### Exercise prompt
Starting at the line below with "40 CUMBIAS CON AMOR" and stopping at the line with "in Salzburg auf", please print each line exactly, those two included, and skip every picture.
**** Supplied entries
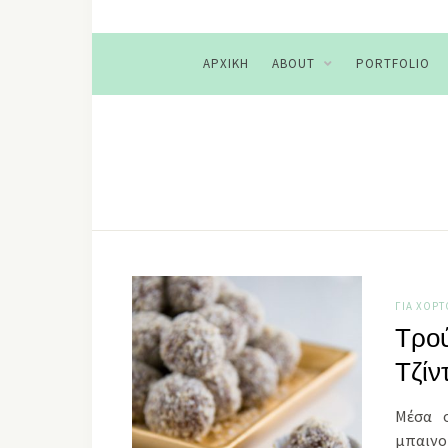
ΑΡΧΙΚΉ
ABOUT
PORTFOLIO
ΓΙΑ ΧΟΡ
Τρού
Τζίν
Μέσα 
μπαινοβ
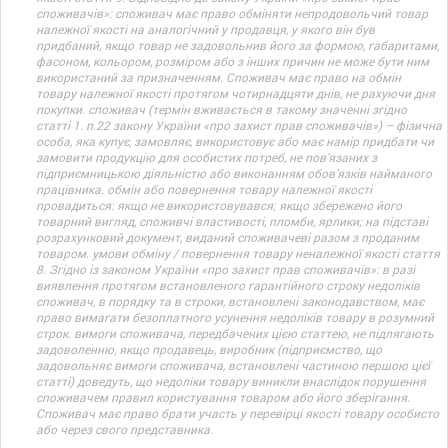
споживачів»: споживач має право обміняти непродовольчий товар
належної якості на аналогічний у продавця, у якого він був
придбаний, якщо товар не задовольнив його за формою, габаритами,
фасоном, кольором, розміром або з інших причин не може бути ним
використаний за призначенням. Споживач має право на обмін
товару належної якості протягом чотирнадцяти днів, не рахуючи дня
покупки. споживач (термін вживається в такому значенні згідно
статті 1. п.22 закону України «про захист прав споживачів») – фізична
особа, яка купує, замовляє, використовує або має намір придбати чи
замовити продукцію для особистих потреб, не пов’язаних з
підприємницькою діяльністю або виконанням обов’язків найманого
працівника. обмін або повернення товару належної якості
провадиться: якщо не використовувався; якщо збережено його
товарний вигляд, споживчі властивості, пломби, ярлики; на підставі
розрахунковий документ, виданий споживачеві разом з проданим
товаром. умови обміну / повернення товару неналежної якості стаття
8. Згідно із законом України «про захист прав споживачів»: в разі
виявлення протягом встановленого гарантійного строку недоліків
споживач, в порядку та в строки, встановлені законодавством, має
право вимагати безоплатного усунення недоліків товару в розумний
строк. вимоги споживача, передбачених цією статтею, не підлягають
задоволенню, якщо продавець, виробник (підприємство, що
задовольняє вимоги споживача, встановлені частиною першою цієї
статті) доведуть, що недоліки товару виникли внаслідок порушення
споживачем правил користування товаром або його зберігання.
Споживач має право брати участь у перевірці якості товару особисто
або через свого представника.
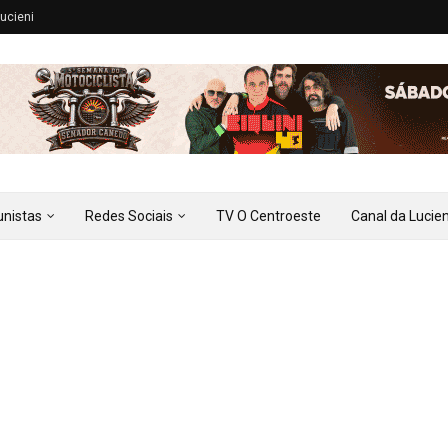
ucieni
unistas
Redes Sociais
TV O Centroeste
Canal da Lucien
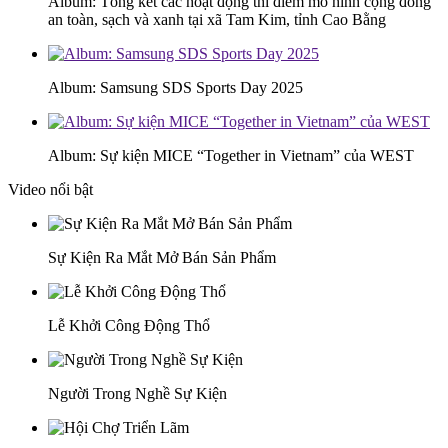
Album: Tổng kết các hoạt động thí điểm mô hình cộng đồng
an toàn, sạch và xanh tại xã Tam Kim, tỉnh Cao Bằng
Album: Samsung SDS Sports Day 2025
Album: Sự kiện MICE “Together in Vietnam” của WEST
Video nổi bật
Sự Kiện Ra Mắt Mở Bán Sản Phẩm
Lễ Khởi Công Động Thổ
Người Trong Nghề Sự Kiện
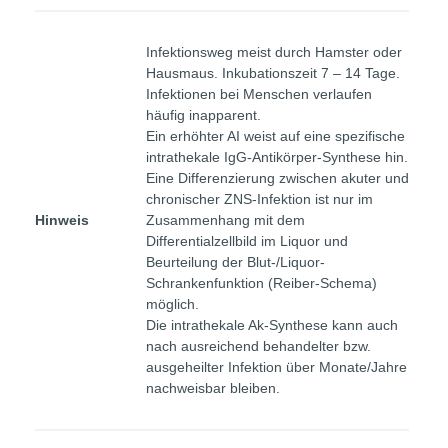
Infektionsweg meist durch Hamster oder
Hausmaus. Inkubationszeit 7 – 14 Tage.
Infektionen bei Menschen verlaufen
häufig inapparent.
Ein erhöhter AI weist auf eine spezifische
intrathekale IgG-Antikörper-Synthese hin.
Eine Differenzierung zwischen akuter und
chronischer ZNS-Infektion ist nur im
Hinweis
Zusammenhang mit dem
Differentialzellbild im Liquor und
Beurteilung der Blut-/Liquor-
Schrankenfunktion (Reiber-Schema)
möglich.
Die intrathekale Ak-Synthese kann auch
nach ausreichend behandelter bzw.
ausgeheilter Infektion über Monate/Jahre
nachweisbar bleiben.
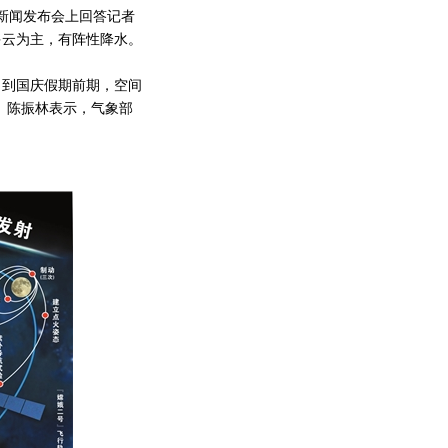
新闻发布会上回答记者
多云为主，有阵性降水。
日到国庆假期前期，空间
。陈振林表示，气象部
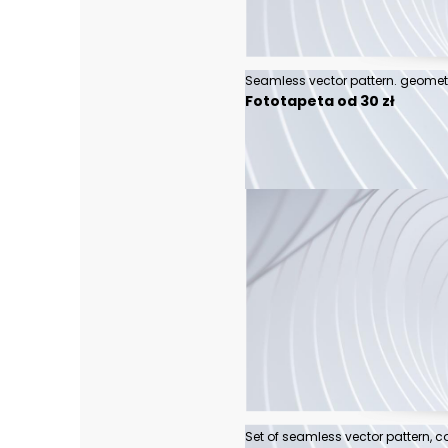
Fototapeta od 30 zł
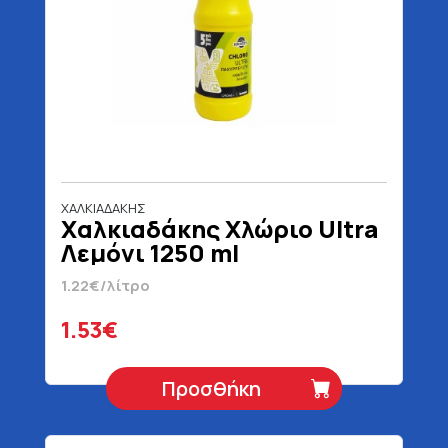
ΧΑΛΚΙΑΔΑΚΗΣ
Χαλκιαδάκης Χλώριο Ultra
Λεμόνι 1250 ml
1.22€/λίτρο
1.53€
Προσθήκη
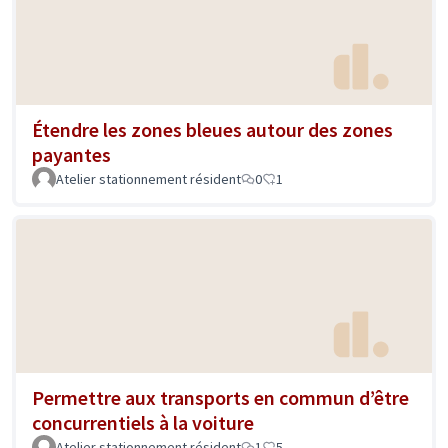
Étendre les zones bleues autour des zones
payantes
Atelier stationnement résident
0
1
Permettre aux transports en commun d’être
concurrentiels à la voiture
Atelier stationnement résident
1
5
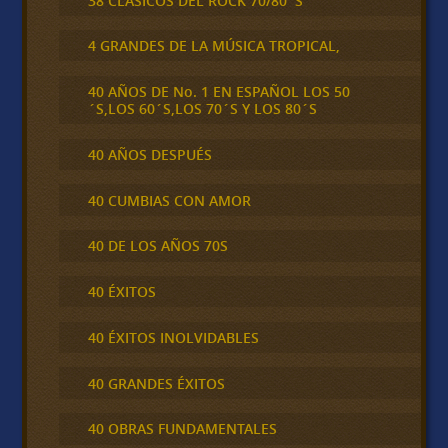
38 CLÁSICOS DEL ROCK 70/80´S
4 GRANDES DE LA MÚSICA TROPICAL,
40 AÑOS DE No. 1 EN ESPAÑOL LOS 50
´S,LOS 60´S,LOS 70´S Y LOS 80´S
40 AÑOS DESPUÉS
40 CUMBIAS CON AMOR
40 DE LOS AÑOS 70S
40 ÉXITOS
40 ÉXITOS INOLVIDABLES
40 GRANDES ÉXITOS
40 OBRAS FUNDAMENTALES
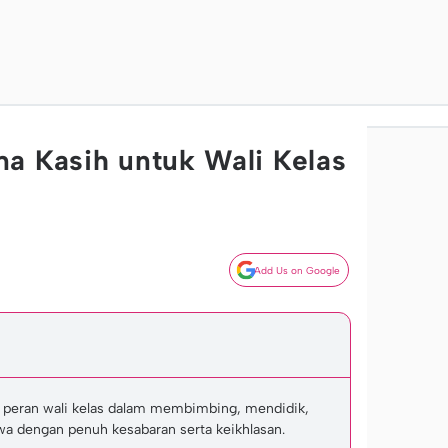
a Kasih untuk Wali Kelas
Add Us on Google
a peran wali kelas dalam membimbing, mendidik,
a dengan penuh kesabaran serta keikhlasan.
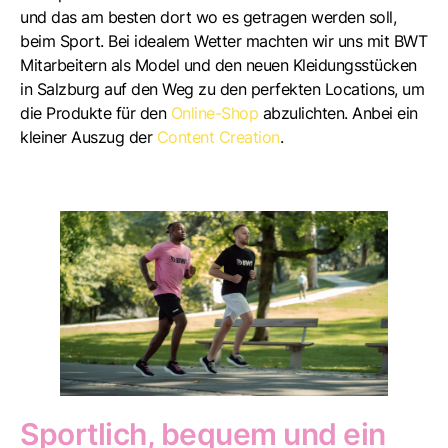
und das am besten dort wo es getragen werden soll,
beim Sport. Bei idealem Wetter machten wir uns mit BWT
Mitarbeitern als Model und den neuen Kleidungsstücken
in Salzburg auf den Weg zu den perfekten Locations, um
die Produkte für den
Online-Shop
abzulichten. Anbei ein
kleiner Auszug der
Content Creation
.
Sportlich, bequem und ein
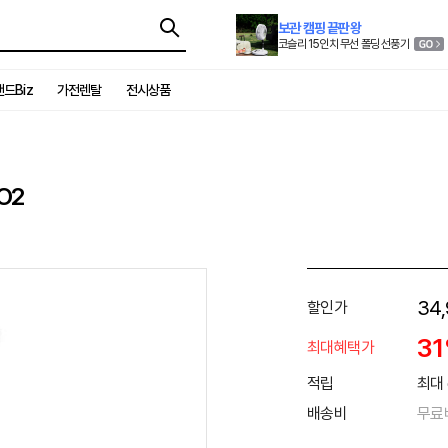
보관 캠핑 끝판왕
코슬리 15인치 무선 폴딩 선풍기
드Biz
가전렌탈
전시상품
O2
34
할인가
3
최대혜택가
적립
최대 
배송비
무료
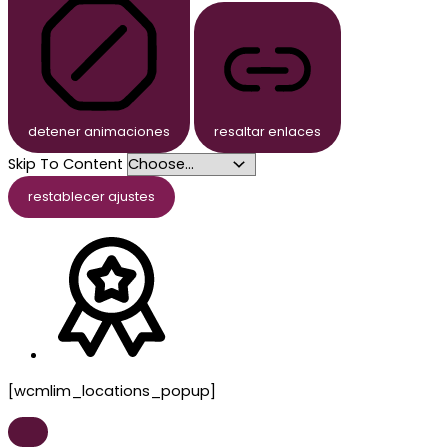
detener animaciones
resaltar enlaces
Skip To Content
restablecer ajustes
[wcmlim_locations_popup]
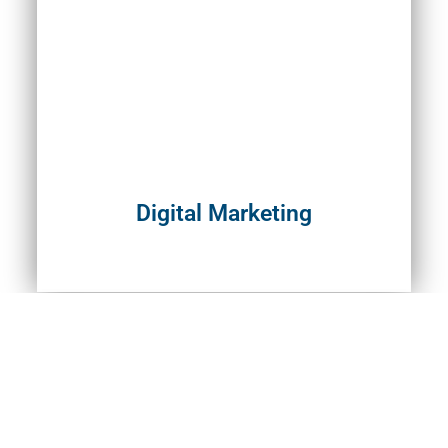
Digital Marketing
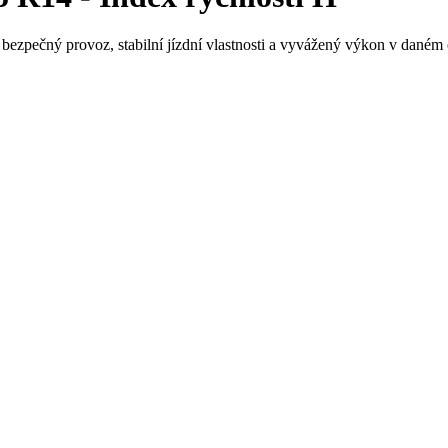
bezpečný provoz, stabilní jízdní vlastnosti a vyvážený výkon v daném o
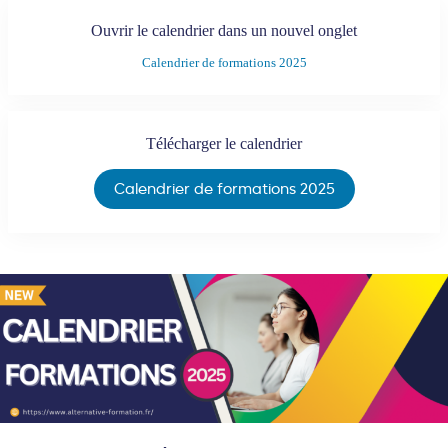
Ouvrir le calendrier dans un nouvel onglet
Calendrier de formations 2025
Télécharger le calendrier
Calendrier de formations 2025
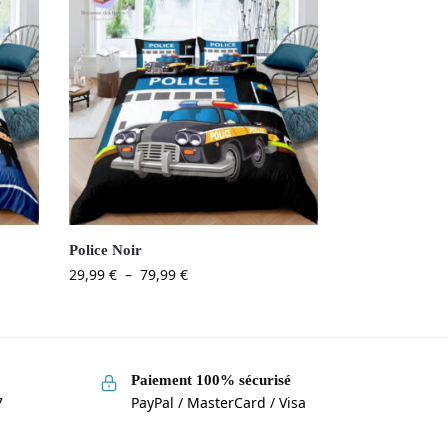
Police Noir
29,99
€
–
79,99
€
Paiement 100% sécurisé
7
PayPal / MasterCard / Visa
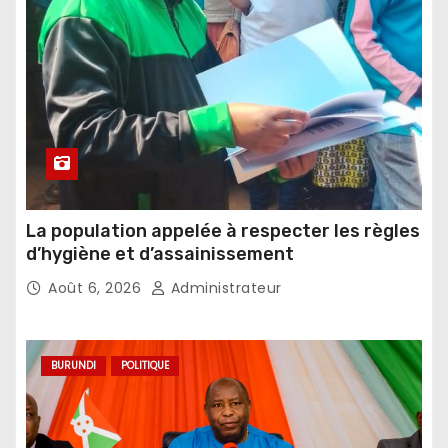
La population appelée à respecter les règles
d’hygiène et d’assainissement
Août 6, 2026
Administrateur
BURUNDI
POLITIQUE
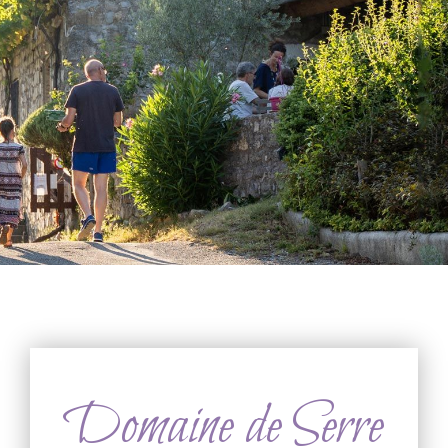
Domaine de Serre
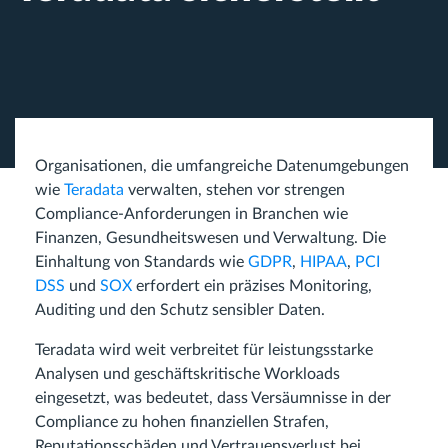
Organisationen, die umfangreiche Datenumgebungen
wie
Teradata
verwalten, stehen vor strengen
Compliance-Anforderungen in Branchen wie
Finanzen, Gesundheitswesen und Verwaltung. Die
Einhaltung von Standards wie
GDPR
,
HIPAA
,
PCI
DSS
und
SOX
erfordert ein präzises Monitoring,
Auditing und den Schutz sensibler Daten.
Teradata wird weit verbreitet für leistungsstarke
Analysen und geschäftskritische Workloads
eingesetzt, was bedeutet, dass Versäumnisse in der
Compliance zu hohen finanziellen Strafen,
Reputationsschäden und Vertrauensverlust bei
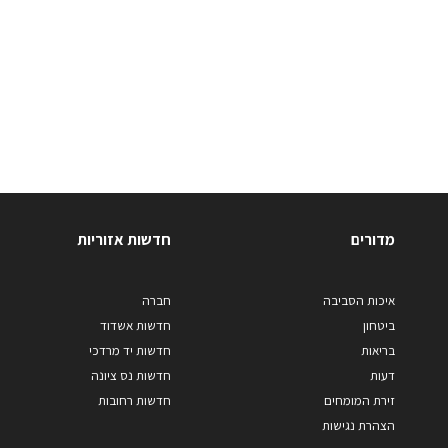
מדורים
חדשות אזוריות
איכות הסביבה
חברה
ביטחון
חדשות אשדוד
בריאות
חדשות יד מרדכי
דעות
חדשות נס ציונה
זירת המומחים
חדשות רחובות
הצהרת נגישות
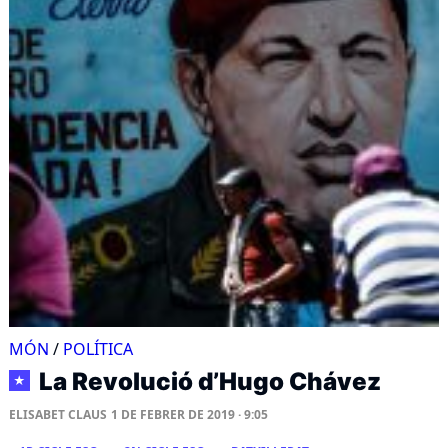
MÓN
/
POLÍTICA
La Revolució d’Hugo Chávez
★
ELISABET CLAUS
1 DE FEBRER DE 2019 · 9:05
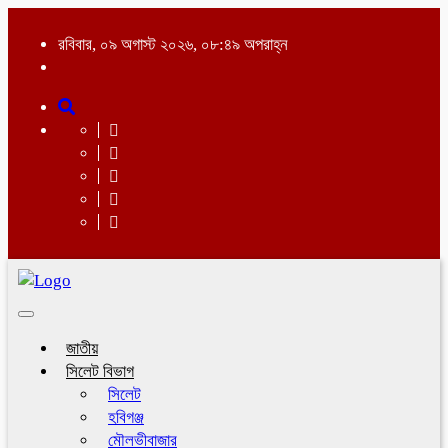
রবিবার, ০৯ অগাস্ট ২০২৬, ০৮:৪৯ অপরাহ্ন
Toggle
navigation
জাতীয়
সিলেট বিভাগ
সিলেট
হবিগঞ্জ
মৌলভীবাজার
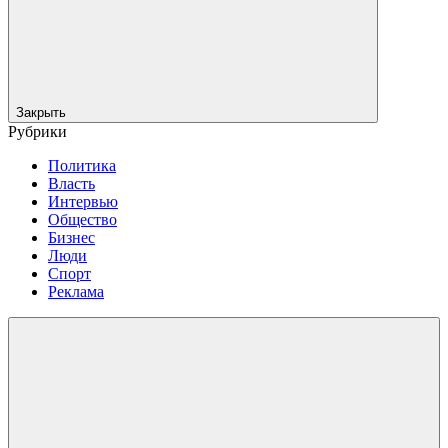
Закрыть
Рубрики
Политика
Власть
Интервью
Общество
Бизнес
Люди
Спорт
Реклама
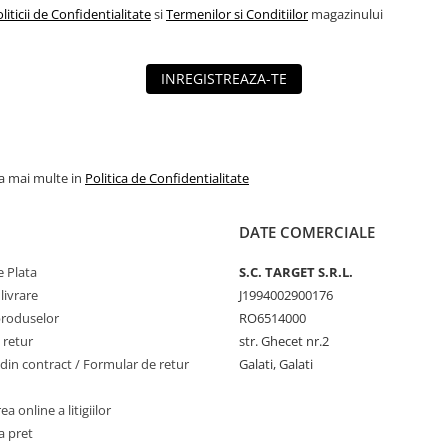
liticii de Confidentialitate
si
Termenilor si Conditiilor
magazinului
INREGISTREAZA-TE
la mai multe in
Politica de Confidentialitate
DATE COMERCIALE
 Plata
S.C. TARGET S.R.L.
livrare
J1994002900176
produselor
RO6514000
 retur
str. Ghecet nr.2
din contract / Formular de retur
Galati, Galati
a online a litigiilor
a pret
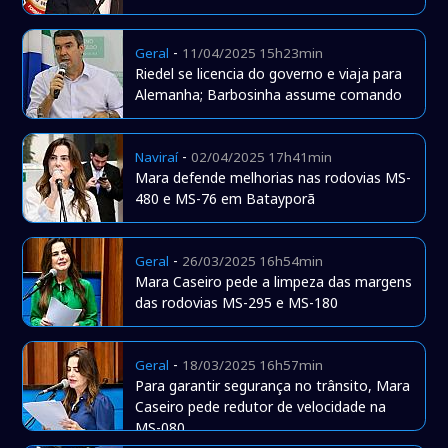
-
Geral
11/04/2025 15h23min
Riedel se licencia do governo e viaja para
Alemanha; Barbosinha assume comando
-
Naviraí
02/04/2025 17h41min
Mara defende melhorias nas rodovias MS-
480 e MS-76 em Batayporã
-
Geral
26/03/2025 16h54min
Mara Caseiro pede a limpeza das margens
das rodovias MS-295 e MS-180
-
Geral
18/03/2025 16h57min
Para garantir segurança no trânsito, Mara
Caseiro pede redutor de velocidade na
MS-080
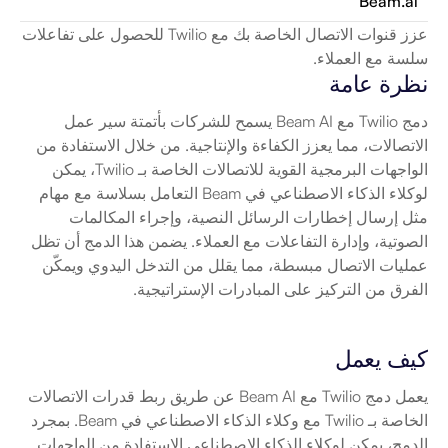
Beam.ai
عزز قنوات الاتصال الخاصة بك مع Twilio للحصول على تفاعلات 
سلسة مع العملاء.
نظرة عامة
دمج Twilio مع Beam AI يسمح للشركات بأتمتة سير عمل 
الاتصالات، مما يعزز الكفاءة والإنتاجية. من خلال الاستفادة من 
الواجهات البرمجية القوية للاتصالات الخاصة بـ Twilio، يمكن 
لوكلاء الذكاء الاصطناعي في Beam التعامل بسلاسة مع مهام 
مثل إرسال إخطارات الرسائل النصية، وإجراء المكالمات 
الصوتية، وإدارة التفاعلات مع العملاء. يضمن هذا الدمج أن تظل 
عمليات الاتصال مبسطة، مما يقلل من التدخل اليدوي ويمكّن 
الفرق من التركيز على المبادرات الإستراتيجية.
كيف يعمل
يعمل دمج Twilio مع Beam AI عن طريق ربط قدرات الاتصالات 
الخاصة بـ Twilio مع وكلاء الذكاء الاصطناعي في Beam. بمجرد 
الدمج، يمكن لوكلاء الذكاء الاصطناعي الاستفادة من الواجهات 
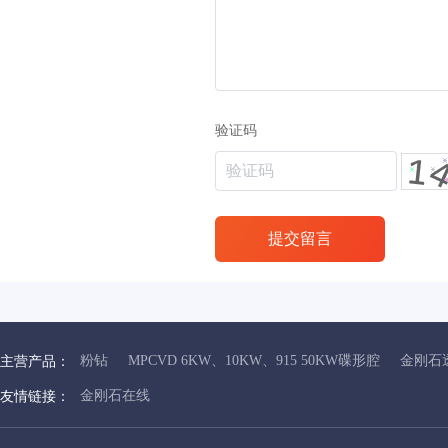
验证码
提交留言
粉钻
MPCVD 6KW、10KW、915 50KW碟形腔
金刚石
主营产品：
金刚石在线
友情链接：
********
### Output below
40 CUMBIAS CON AMOR
40 DE LOS AÑOS 70S
40 ÉXITOS
40 ÉXITOS INOLVIDABLES
40 GRANDES ÉXITOS
40 OBRAS FUNDAMENTALES
a Kasih untuk Wali Kelas
Add Us on Google
a peran wali kelas dalam membimbing, mendidik,
a dengan penuh kesabaran serta keikhlasan.
und das am besten dort wo es getragen werden soll,
beim Sport. Bei idealem Wetter machten wir uns mit BWT
Mitarbeitern als Model und den neuen Kleidungsstücken
in Salzburg auf den Weg zu den perfekten Locations, um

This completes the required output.